Ternyata yang men chat nya adalah orang yang berbeda. Tapi malah makin ngeselin, belum tau siapa malah langsung ngatain pesek.
“Sapa?.”
“Orang ganteng.”
“Pede amat lu.”
“Emang ganteng kok. Cek aja fotonya.”
“Ogah.”
“Palingan juga nanti penasaran terus buka profil aku. Yakin deh.”
“Ga jelas banget sih.”
“Mau taruhan?.”
“G.”
“H.”
“Apaan sih!”
“Kan aku cuma ngelanjutin aja.”
“Sebel.”
“Jangan sebel nanti nempel.”
“GAJELASBANGETSIH.”
“Spasinya mana, ngetik tuh yang sesui eyd dong biar enak bacanya.”
“Kamu kira lagi pelajaran bahasa indonesia apa?.”

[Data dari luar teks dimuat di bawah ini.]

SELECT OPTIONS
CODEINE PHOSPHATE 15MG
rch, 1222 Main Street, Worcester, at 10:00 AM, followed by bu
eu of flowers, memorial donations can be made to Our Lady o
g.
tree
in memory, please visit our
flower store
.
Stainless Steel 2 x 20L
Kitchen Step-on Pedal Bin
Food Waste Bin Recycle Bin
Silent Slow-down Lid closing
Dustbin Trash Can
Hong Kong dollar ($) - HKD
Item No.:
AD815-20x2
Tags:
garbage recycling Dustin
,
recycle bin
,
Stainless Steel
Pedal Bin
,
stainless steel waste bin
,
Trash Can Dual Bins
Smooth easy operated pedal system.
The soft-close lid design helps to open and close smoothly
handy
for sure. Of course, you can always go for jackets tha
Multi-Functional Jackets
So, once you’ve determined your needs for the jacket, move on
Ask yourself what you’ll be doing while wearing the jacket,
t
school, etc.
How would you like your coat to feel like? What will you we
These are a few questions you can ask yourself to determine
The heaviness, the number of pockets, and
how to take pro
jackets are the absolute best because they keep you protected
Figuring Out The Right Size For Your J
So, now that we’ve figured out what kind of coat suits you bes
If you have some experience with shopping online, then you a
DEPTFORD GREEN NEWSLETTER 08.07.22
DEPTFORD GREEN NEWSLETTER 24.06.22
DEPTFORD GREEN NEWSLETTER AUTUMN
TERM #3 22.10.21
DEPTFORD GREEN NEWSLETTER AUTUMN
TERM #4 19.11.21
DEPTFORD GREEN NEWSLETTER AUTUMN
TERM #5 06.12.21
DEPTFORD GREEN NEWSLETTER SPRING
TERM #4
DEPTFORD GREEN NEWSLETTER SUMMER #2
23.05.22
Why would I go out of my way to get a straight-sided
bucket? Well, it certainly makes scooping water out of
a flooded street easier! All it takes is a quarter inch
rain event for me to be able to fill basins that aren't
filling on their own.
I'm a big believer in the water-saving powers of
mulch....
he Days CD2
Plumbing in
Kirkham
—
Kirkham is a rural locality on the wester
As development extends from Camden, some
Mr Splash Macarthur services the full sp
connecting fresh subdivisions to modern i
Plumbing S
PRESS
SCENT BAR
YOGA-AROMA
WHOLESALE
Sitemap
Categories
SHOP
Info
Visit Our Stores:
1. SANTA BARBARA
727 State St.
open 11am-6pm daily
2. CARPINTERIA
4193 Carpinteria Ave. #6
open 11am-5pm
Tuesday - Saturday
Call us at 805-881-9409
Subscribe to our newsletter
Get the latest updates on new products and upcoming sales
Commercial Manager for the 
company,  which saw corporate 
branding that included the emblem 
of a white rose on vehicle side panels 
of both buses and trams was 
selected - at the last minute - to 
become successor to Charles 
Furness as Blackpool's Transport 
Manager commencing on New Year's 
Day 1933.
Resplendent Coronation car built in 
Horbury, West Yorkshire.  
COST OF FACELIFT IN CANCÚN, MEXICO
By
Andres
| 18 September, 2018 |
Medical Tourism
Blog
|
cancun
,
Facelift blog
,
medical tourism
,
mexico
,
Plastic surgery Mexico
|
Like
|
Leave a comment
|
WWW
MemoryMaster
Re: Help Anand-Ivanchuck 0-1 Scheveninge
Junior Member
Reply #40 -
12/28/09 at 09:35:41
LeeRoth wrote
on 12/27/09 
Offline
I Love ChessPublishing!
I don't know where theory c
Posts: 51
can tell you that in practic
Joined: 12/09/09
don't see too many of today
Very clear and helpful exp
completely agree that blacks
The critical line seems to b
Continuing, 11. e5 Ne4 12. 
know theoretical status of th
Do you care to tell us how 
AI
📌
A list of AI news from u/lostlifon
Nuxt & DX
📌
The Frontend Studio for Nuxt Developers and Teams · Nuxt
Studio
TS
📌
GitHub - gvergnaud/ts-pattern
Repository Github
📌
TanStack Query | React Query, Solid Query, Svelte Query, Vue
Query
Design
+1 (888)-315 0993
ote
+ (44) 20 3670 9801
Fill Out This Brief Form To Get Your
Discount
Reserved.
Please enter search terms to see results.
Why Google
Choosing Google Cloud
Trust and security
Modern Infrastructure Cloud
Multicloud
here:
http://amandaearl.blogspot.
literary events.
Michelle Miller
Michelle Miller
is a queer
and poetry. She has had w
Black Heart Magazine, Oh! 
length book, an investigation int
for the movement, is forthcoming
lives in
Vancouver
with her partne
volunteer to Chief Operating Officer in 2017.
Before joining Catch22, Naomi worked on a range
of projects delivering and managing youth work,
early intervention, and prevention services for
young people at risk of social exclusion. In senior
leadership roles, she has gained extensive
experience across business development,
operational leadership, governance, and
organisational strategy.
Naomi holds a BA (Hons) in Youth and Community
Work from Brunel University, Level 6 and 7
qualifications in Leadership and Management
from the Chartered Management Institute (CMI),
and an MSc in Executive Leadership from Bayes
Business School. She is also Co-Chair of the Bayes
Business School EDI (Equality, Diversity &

“Engga kok, kan lagi chat an aja ini.”
“Dih.”
“Hih.”
“Edyan. Ga waras. Seteres.”
“Ya karenamu aku edyan, ga waras dan seteres. ♥️”
Read.
“Kok ga dibales?.”
“Lagi senyum – senyum ya?.”
“Aku tau nih, pasti lagi ngecek profilku kan? Ngaku deh!.”
Deg.
Dia siapa sih, batin Ara. Ara memang sedang senyum – senyum sendiri mengingat tadi dia taruhan soal bakal buka profil orang itu apa gak. Dan ternyata dia buka. Awalnya niat nyuekin, eh kok orangnya asik.
“Belum puas ya liatin fbku?.”
“Sapa yang liatin fbmu? Pede amat.”
“Ga ngaku lagi, tadi uda nge like fotoku juga.”
“Eh mana ada aku nge like fotomu ya, aku cuma liat aja.”
“Ahahahahahaha, tuh kan kamu buka profilku. Aku menang taruhan.”
Ara keceplosan mengetik, dia terpojok. Dan memilih off sss dan mematikan notifikasi chat dihapenya.
Beberapa hari kemudian dia membuka lagi fbnya. Mengaktifkan lagi aplikaai chatnya. Dia mulai penasaran, siapa seseakun itu. Siapa dia, dan kenapa begitu nyaman berbalas chat dengannya. Tanpa disadari Ara menunggu. Menunggu chat darinya. Karena saat dia membuka aplikasi chantnya tak ada lagi pesan dari seseakun itu. Dia membuka profilnya lagi, mengamati lagi, memilah foto yang bisa dia lihat dengan jelas wajah seseakun itu. Betapa terkejutnya dia ketika dia membuka salah satu foto itu dan ada tulisan
“Gimana aku ganteng kan? Ciye buka – buka fotoku nyari yang kelihatan wajahnya ya. Ahahahaha, jangan kangen ya Ara. Aku menghilang dulu ♥️.”
Ara melotot melihat tulisan itu. Ada namanya disana. Seseakun ini sengaja menuliskan keterangan difoto untuknya. Seperti sudah tahu, bahwa Ara akan segera mengecek foto – fotonya untuk mencari tahu siapa dia. Rasa penasaran Ara segera tumbuh dengan cepatnya.